Binnenmarkt-Informationssystem (IMI)
Die Europäische Kommission hat zusammen mit den Mitgliedstaaten das Binnenmarkt-Informationssystem (Internal Market Information System - IMI) entwickelt, um die elektronische Kommunikation zwischen den Behörden der Mitgliedstaaten zu verbessern, die Sprachbarrieren zu überwinden und den Austausch von Informationen, die für die Anwendung von Binnenmarktrecht erforderlich sind, zu unterstützen.
IMI ist eine Internet-Anwendung, die den Verwaltungen der 27 EU-Mitgliedstaaten kostenlos zur Verfügung steht. Mithilfe einer Datenbank die jeweils zuständige Behörde in einem anderen Mitgliedstaat ermittelt und an diese dann eine konkrete Anfrage - ausgewählt aus einem in alle 23 Amtssprachen übersetzten Fragen-/Antwortkatalog - gesendet werden.
IMI ist so konzipiert, dass es für eine Vielzahl von EU-Binnenmarktvorschriften eingesetzt werden kann. Seit 2007 findet es bereits eine Anwendung im Rahmen der Richtlinie über die Anerkennung von Berufsqualifikationen (RL 2005/36/EG) für ausgewählte Berufe Anwendung. Ab 28. Dezember 2009 dient das System zur Unterstützung der europäischen Verwaltungszusammenarbeit im Rahmen der EU-Dienstleistungsrichtlinie (RL 2006/123/EG). Nach Artikel 28 ff. der EU-DLR sollen künftig die Behörden der einzelnen Mitgliedstaaten auf elektronischem Wege dienstleistungsrelevante Informationen untereinander austauschen und Amtshilfe leisten, um Zweifelsfragen im Hinblick auf die Überwachung und Zuverlässigkeit von Dienstleistungserbringern zu klären.
Neben dem Basismodul für den "normalen" Informationsaustausch sieht das IMI-Modul Dienstleistungsrichtlinie noch die Zusatzfunktionen "Vorwarnmechanismus" sowie "Ausnahme im Einzelfall" vor. Entsprechend der Richtlinie sollen sich die Mitgliedstaaten im Rahmen des Vorwarnmechanismus über IMI gegenseitig informieren, wenn sie Kenntnis von Dienstleistungstätigkeiten erhalten, die einen schweren Schaden für Gesundheit und Sicherheit von Personen und Umwelt darstellen.

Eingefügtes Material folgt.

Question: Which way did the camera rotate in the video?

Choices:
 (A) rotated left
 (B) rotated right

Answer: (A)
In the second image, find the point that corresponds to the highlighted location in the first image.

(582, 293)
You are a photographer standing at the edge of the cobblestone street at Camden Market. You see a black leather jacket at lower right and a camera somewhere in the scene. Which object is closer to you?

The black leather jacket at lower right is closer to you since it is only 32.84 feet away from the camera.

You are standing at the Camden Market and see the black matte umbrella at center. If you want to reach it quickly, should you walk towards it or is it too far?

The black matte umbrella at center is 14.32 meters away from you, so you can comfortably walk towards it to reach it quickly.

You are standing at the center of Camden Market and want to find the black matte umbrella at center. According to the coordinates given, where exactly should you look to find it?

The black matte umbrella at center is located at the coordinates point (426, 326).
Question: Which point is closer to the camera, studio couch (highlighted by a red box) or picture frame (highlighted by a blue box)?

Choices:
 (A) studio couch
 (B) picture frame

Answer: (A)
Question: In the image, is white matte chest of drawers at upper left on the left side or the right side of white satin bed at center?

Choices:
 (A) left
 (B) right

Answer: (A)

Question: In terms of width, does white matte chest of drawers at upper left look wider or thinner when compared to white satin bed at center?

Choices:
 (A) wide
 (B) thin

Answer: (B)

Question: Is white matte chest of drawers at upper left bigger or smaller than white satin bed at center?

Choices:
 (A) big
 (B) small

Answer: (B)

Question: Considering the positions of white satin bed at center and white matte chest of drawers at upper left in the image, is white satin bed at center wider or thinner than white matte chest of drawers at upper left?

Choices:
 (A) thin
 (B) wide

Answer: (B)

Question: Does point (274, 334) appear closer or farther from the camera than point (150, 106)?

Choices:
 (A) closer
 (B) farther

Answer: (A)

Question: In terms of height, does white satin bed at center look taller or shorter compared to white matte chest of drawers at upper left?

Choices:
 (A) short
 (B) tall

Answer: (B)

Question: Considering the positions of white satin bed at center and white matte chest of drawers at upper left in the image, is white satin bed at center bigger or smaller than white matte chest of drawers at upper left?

Für die 258 zuständigen Behörden und Stellen in Rheinland-Pfalz, die im IMI registriert sind, steht neben dem Landesbetrieb Daten und Information, der als so genannter S-DIMIC (helpdesk@ldi.rlp.de, Tel.: 06131- 60 53 60) für alle grundsätzlichen und technischen Fragen im Zusammenhang mit IMI zuständig ist, die Aufsichts- und Dienstleistungsdirektion als Fach-DIMIC für die EU-Dienstleistungsrichtlinie als Ansprechpartner zur Verfügung. Das zum 28. Dezember 2009 in Rheinland-Pfalz in Kraft getretene Landesgesetz über die Anwendung des europäischen Binnenmarktinformationssystems regelt die konkreten Aufgaben und Zuständigkeiten. Danach koordiniert die ADD die Informationsanfragen und die Vorwarnungen aus anderen EU-Mitgliedstaaten und gibt sie zielgerichtet an die zuständigen Behörden in Rheinland-Pfalz weiter. Beabsichtigt eine zuständige Behörde in Rheinland-Pfalz, eine Vorwarnung an Behörden in anderen EU-Mitgliedstaaten zu senden, überprüft die ADD, ob die rechtlichen Voraussetzungen für eine solche Vorwarnung gegeben sind. Darüber hinaus fungiert die ADD als Verbindungsstelle bei Unstimmigkeiten zwischen den Behörden.
Da über IMI auch sensible, personenbezogene Daten ausgetauscht werden, muss umfassender Datenschutz gewährleistet werden. Generell ist festzuhalten, dass IMI nicht zu einer standardisierten Regelabfrage führen, sondern nur bei begründetem, konkretem Informationsinteresse im Zusammenhang mit Dienstleistungen eingesetzt werden soll. Die Nutzung des IMI unterliegt den geltenden Datenschutzbestimmungen, deren Anwendung in der Verantwortung der IMI-Nutzer liegt. Darüber hinaus stehen den IMI-Nutzern konkrete Datenschutz-Leitlinien zur Verfügung, in denen die Funktionsweise des IMI aus der Perspektive des Datenschutzes erläutert wird und die eine nützliche Anleitung und Unterstützung für die Arbeit mit IMI darstellen.